Friday, 18 December 2015
Poster Hall (Moscone South)
Anuradha Kodali, Organization Not Listed, Washington, DC, United States, Ankush Khandelwal, University of Minnesota Twin Cities, Minneapolis, MN, United States, Sangram Ganguly, NASA Ames Research Center, Moffett Field, CA, United States, Joshua Bongard, University of Vermont, Burlington, United States and Kamalika Das, University of Maryland Baltimore County, Baltimore, MD, United States
Abstract:
Both short-term (weather) and long-term (climate) variations in the atmosphere directly impact various ecosystems on earth. Forest ecosystems, especially tropical forests, are crucial as they are the largest reserves of terrestrial carbon sink.
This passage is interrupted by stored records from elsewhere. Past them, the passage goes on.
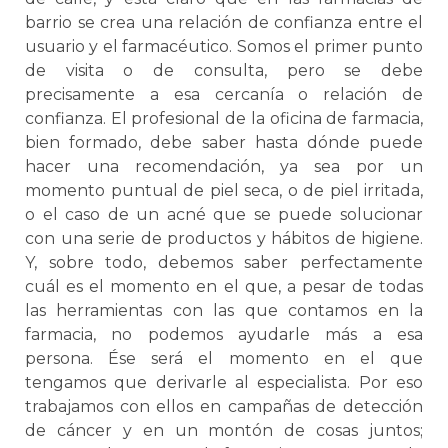
barrio se crea una relación de confianza entre el
usuario y el farmacéutico. Somos el primer punto
de visita o de consulta, pero se debe
precisamente a esa cercanía o relación de
confianza. El profesional de la oficina de farmacia,
bien formado, debe saber hasta dónde puede
hacer una recomendación, ya sea por un
momento puntual de piel seca, o de piel irritada,
o el caso de un acné que se puede solucionar
con una serie de productos y hábitos de higiene.
Y, sobre todo, debemos saber perfectamente
cuál es el momento en el que, a pesar de todas
las herramientas con las que contamos en la
farmacia, no podemos ayudarle más a esa
persona. Ése será el momento en el que
tengamos que derivarle al especialista. Por eso
trabajamos con ellos en campañas de detección
de cáncer y en un montón de cosas juntos;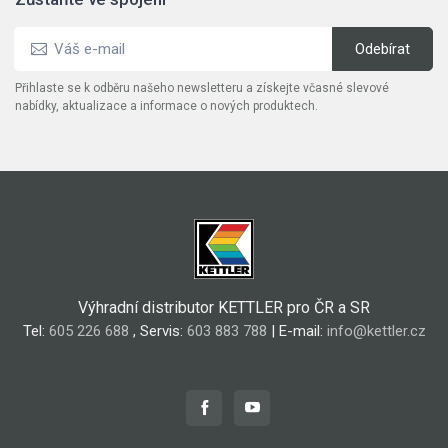
Přihlaste se k odběru našeho newsletteru a získejte včasné slevové
nabídky, aktualizace a informace o nových produktech.
Výhradní distributor KETTLER pro ČR a SR
Tel:
605 226 688
, Servis:
603 883 788
| E-mail:
info@kettler.cz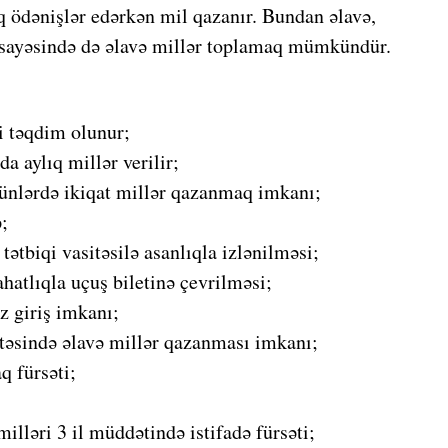
lq ödənişlər edərkən mil qazanır. Bundan əlavə,
r sayəsində də əlavə millər toplamaq mümkündür.
i təqdim olunur;
da aylıq millər verilir;
günlərdə ikiqat millər qazanmaq imkanı;
;
ətbiqi vasitəsilə asanlıqla izlənilməsi;
hatlıqla uçuş biletinə çevrilməsi;
z giriş imkanı;
qtəsində əlavə millər qazanması imkanı;
q fürsəti;
illəri 3 il müddətində istifadə fürsəti;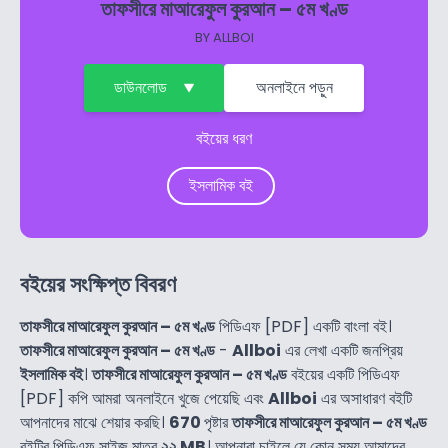
তাফসীরে মাআরেফুল কুরআন – ৫ম খণ্ড
BY
ALLBOI
ডাউনলোড
অনলাইনে পড়ুন
বইয়ের ধরণ
ইসলামিক বই
বইয়ের সংক্ষিপ্ত বিবরণ
তাফসীরে মাআরেফুল কুরআন – ৫ম খণ্ড
পিডিএফ [PDF] একটি বাংলা বই।
তাফসীরে মাআরেফুল কুরআন – ৫ম খণ্ড
-
Allboi
এর লেখা একটি জনপ্রিয়
ইসলামিক বই
।
তাফসীরে মাআরেফুল কুরআন – ৫ম খণ্ড
বইয়ের একটি পিডিএফ
[PDF] কপি আমরা অনলাইনে খুজে পেয়েছি এবং
Allboi
এর অসাধারণ বইটি
আপনাদের মাঝে শেয়ার করছি।
670
পৃষ্টার
তাফসীরে মাআরেফুল কুরআন – ৫ম খণ্ড
বইটির পিডিএফ সাইজ মাত্র
২২ MB
। আপনারা চাইলে যে কোন সময় আমাদের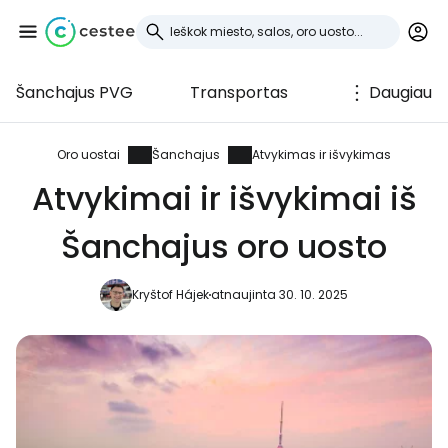
Šanchajus PVG
Transportas
Daugiau
Prisijunkite prie
Cestee
Oro uostai
Šanchajus
Atvykimas ir išvykimas
Atvykimai ir išvykimai iš
... pasaulinė kelionių bendruomenė
Šanchajus oro uosto
Tęsti su Google
Kryštof Hájek
atnaujinta 30. 10. 2025
Tęsti su Facebook
Tęsti el. paštu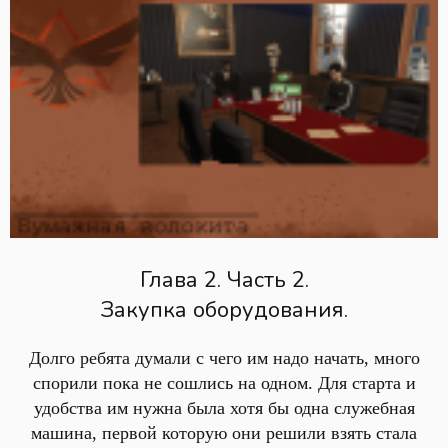
Глава 2. Часть 2.
Закупка оборудования.
Долго ребята думали с чего им надо начать, много
спорили пока не сошлись на одном. Для старта и
удобства им нужна была хотя бы одна служебная
машина, первой которую они решили взять стала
For example, the Amazon forests are a critical component of global carbon cycle storing about 100 billion tons of carbon in its woody biomass. There is a growing concern that these forests could succumb to precipitation reduction in a progressively warming climate, leading to release of significant amount of carbon in the atmosphere. Therefore, there is a need to accurately quantify the dependence of vegetation growth on different climate variables and obtain better estimates of drought-induced changes to atmospheric CO2. The availability of globally consistent climate and earth observation datasets have allowed global scale monitoring of various climate and vegetation variables such as precipitation, radiation, surface greenness, etc. Using these diverse datasets, we aim to quantify the magnitude and extent of ecosystem exposure, sensitivity and resilience to droughts in forests. The Amazon rainforests have undergone severe droughts twice in last decade (2005 and 2010), which makes them an ideal candidate for the regional scale analysis. Current studies on vegetation and climate relationships have mostly explored linear dependence due to computational and domain knowledge constraints. We explore a modeling technique called symbolic regression based on evolutionary computation that allows discovery of the dependency structure without any prior assumptions. In symbolic regression the population of possible solutions is defined via trees structures. Each tree represents a mathematical expression that includes pre-defined functions (mathematical operators) and terminal sets (independent variables from data). Selection of these sets is critical to computational efficiency and model accuracy. In this work we investigate appropriate function and terminal set choices for the symbolic regression based modeling of the effects of climate on Amazon vegetation. Additionally, we compare the predictive capability of the symbolic regression based model to baseline techniques such as linear regularized regression and support vector regression.